Description of the task: Print every entry, word for word, and skip the images.
====
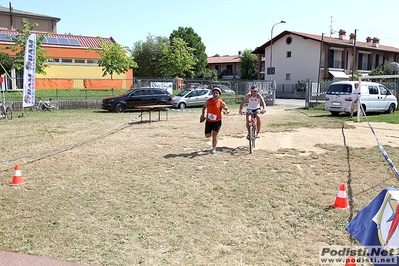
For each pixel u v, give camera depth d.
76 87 29.30
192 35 58.47
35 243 4.10
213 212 4.91
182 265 3.62
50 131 12.27
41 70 26.86
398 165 7.14
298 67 47.50
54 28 44.75
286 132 11.46
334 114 17.94
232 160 7.68
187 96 24.12
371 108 17.38
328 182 6.09
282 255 3.78
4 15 41.31
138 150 8.86
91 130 12.50
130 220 4.68
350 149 8.66
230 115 18.05
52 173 6.84
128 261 3.70
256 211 4.92
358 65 51.00
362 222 4.00
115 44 32.38
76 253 3.87
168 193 5.66
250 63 57.47
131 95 21.05
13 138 10.77
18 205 5.21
====
Completed task:
For each pixel u v, give camera depth d.
76 87 29.30
192 35 58.47
35 243 4.10
213 212 4.91
182 265 3.62
50 131 12.27
41 70 26.86
398 165 7.14
298 67 47.50
54 28 44.75
286 132 11.46
334 114 17.94
232 160 7.68
187 96 24.12
371 108 17.38
328 182 6.09
282 255 3.78
4 15 41.31
138 150 8.86
91 130 12.50
130 220 4.68
350 149 8.66
230 115 18.05
52 173 6.84
128 261 3.70
256 211 4.92
358 65 51.00
362 222 4.00
115 44 32.38
76 253 3.87
168 193 5.66
250 63 57.47
131 95 21.05
13 138 10.77
18 205 5.21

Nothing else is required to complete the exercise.